Having never had a real job to begin with, I’ve felt less pain and angst than those who’ve lost theirs in the current “downturn.” My sister, a journalist of two-decades-plus standing, ran into a perfect storm of ageism, a global recession, and an imploding newspaper industry; she lost her job and is still trying to get her footing back. But I have parceled out my perfect storm into a lifetime of economic drizzle. Downward mobility wasn’t exactly my goal, but here I am. I live in a smaller house than the one I grew up in, in a “worse” neighborhood, and make much less money than my father did. My wife works, and it’s not an option. That wouldn’t have cut it in my parents’ world.

Sure, we’re scrimping a bit. My freelance income is down. Until it evaporated last winter, I had the best part-time writing gig in America, as a food-and-travel writer for Bon Appétit. I traveled like a prince. Island-hopping in the Greek Islands. A 2000 sq-ft duplex suite at a Vegas hotel, complete with monogrammed bathrobe and my own personal butler. Three nights in a luxus tree fort at the Post Ranch Inn in Big Sur, overlooking the Pacific, with Penelope Cruz and Javier Bardem inhabiting the next tree. The job let me spy on how the other half lived. The other half? Hah! The other one percent!

Here in the Lower 99, meanwhile, things continue more or less as they always have. You mow your own lawn, get Chinese take-out from the corner, and savor a miser’s delight at the prospect of keeping your PT Cruiser until it has 300,000 miles on it and disintegrates in the driveway. And you work work work. I work on weekends, on holidays; call me on the 4th of July and you’ll catch me right here at the keyboard. I’m not proud of this, not really. I’m just doing it. An insidious logic afflicts us in this country—when the economy contracts, you have to expand. This is another way, a very American way, of saying: it’s your problem, solve it.

Of course, nobody wants 1979 redux, with mortgage rates at 18%, Manhattan a stinking, twenty-square-mile garbage can, and tin-pot nations routinely kicking our butt abroad.
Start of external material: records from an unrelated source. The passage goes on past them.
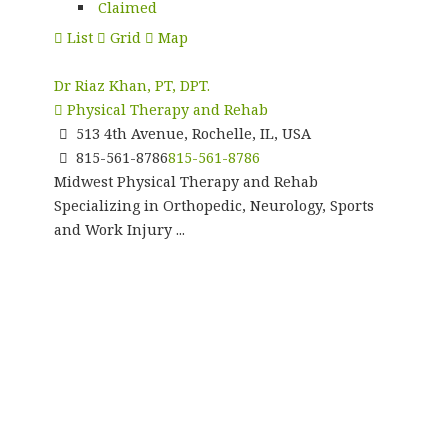
Claimed
List
Grid
Map
Dr Riaz Khan, PT, DPT.
Physical Therapy and Rehab
513 4th Avenue, Rochelle, IL, USA
815-561-8786
815-561-8786
Midwest Physical Therapy and Rehab
Specializing in Orthopedic, Neurology, Sports
and Work Injury ...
But I’m not sorry to see our spree come to an end. Good riddance to an era when, to paraphrase Shakespeare, nature was out of joint. Good riddance to weekly newsmagazines hailing the newest dot.com billionaire, and to TV ads where punked-out computer geeks strut like crazed turkeys while tutoring their feckless fathers in day trading. For the moment at least, we’re back to straitened circumstances. And is it American blasphemy to say that it feels like a return to normalcy?